I see him hunched over the coffee table. I start walking to him, but before I can ask what’s going on I see the stack of mail in front of him—everything we’ve missed while we were gone. Newspapers, magazines. I let my palms move over them, spreading them slightly. They’ve all splashed versions of the same headline across the cover page: Greg Devon, studio executive, dethroned.
GREG DEVON DENIES SEXUAL HARASSMENT ALLEGATIONS
DEVON—HOLLYWOOD’S DEVIL
On and on and on.
I sink down onto the couch next to Rainer. I put my arms around him. The towel falls, and my wet hair tumbles down onto his face. I push it back. I pick his face up to look into mine. “I’m here,” I tell him softly. “We’re in this together.” I can’t imagine what it must be like for him—to have his family shamed so publicly. I know he hates his father, as he should, but I also know it’s not easy to see a man he loved, and respected, be ground to a pulp—even if he deserves it.

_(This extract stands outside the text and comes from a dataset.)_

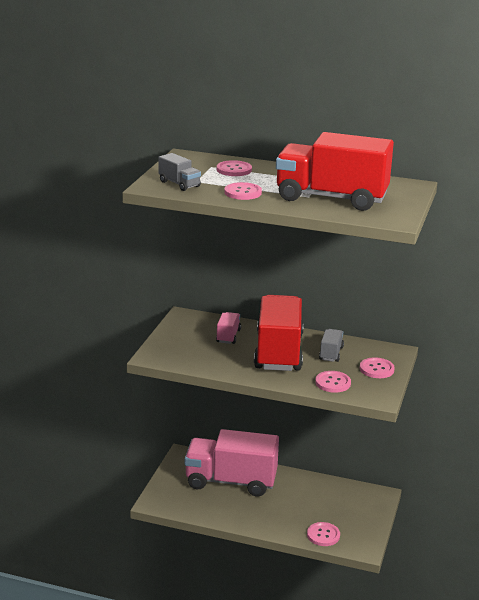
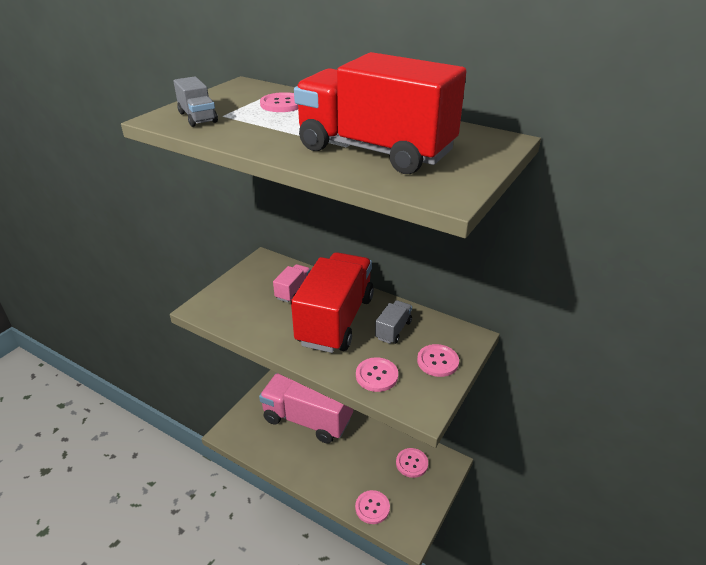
camera: 15 degrees right, 10 degrees up
(243, 192) = (264, 134): pink button -> pink button (411, 463)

Rainer slips his hand into mine. He squeezes. “I know,” he says. “And thank you. But I don’t want to get into this now.” He pushes the papers away. “I’m not ruining today.” He cups my chin in his hand, and then he’s kissing me, gently at first, and then stronger.
“You want coffee?” he asks me, a little bit breathless.
“Definitely
.”
He gets up from the couch. He’s wearing a T-shirt and gray sweats. His hair is still rumpled from the plane. God, he’s cute.
“Stop staring,” he says, smiling. “We have a lot to do today.”
“I don’t want to do anything today,” I say. “I just want to hang out here with you.”
He raises an eyebrow before he disappears into the kitchen. “Listen, if what you really want for your birthday is to take advantage of me, I’m not going to argue with you.”
“What?”
He pokes his head out from behind the wall. His dimples are dancing. “Your birthday, PG. Otherwise known as the day I get to stop feeling like such a cradle-robbing old man. You better get on U.S. time quick.”
April 5. Eighteen.
“I totally forgot.”
“Well, lucky for you, your boyfriend didn’t.” Rainer comes back and sets a steaming mug down on the coffee table. Before I can form another thought, his lips brush mine. With his free hand, he traces his fingers down my shoulders, wraps them around my back, and pulls me closer. My hands flutter to his shoulders.
“You know, if I took a picture right now I could sell it and retire.” I break away from Rainer and see Sandy standing in the doorway, her arms crossed, a horizontal smirk on her face. “Welcome back, guys,” she says. “We need to talk.”
CHAPTER 2
Sandy comes toward us, a whirlwind of cream and silk in the form of a slim, blond, forty-something woman. She surveys us, her hands on her hips. “Happy birthday, PG,” she says.
Sandy is Rainer’s manager and now mine, too. I hired her before we left for tour, but she’s been my acting manager practically since I got the role of August in Locked—and more than that, she’s been a mentor and friend. She’s basically acting as a mom to all of us.
“Thanks.”
“Before you guys make any plans, we have to talk about those offers that are rolling in for the two of you.” She looks at me and says, “Sorry, kid, the machine rests for no birthday. You’re lucky I didn’t show up at the airport.” She cocks her head at Rainer. “How do you feel about being a young Superman?”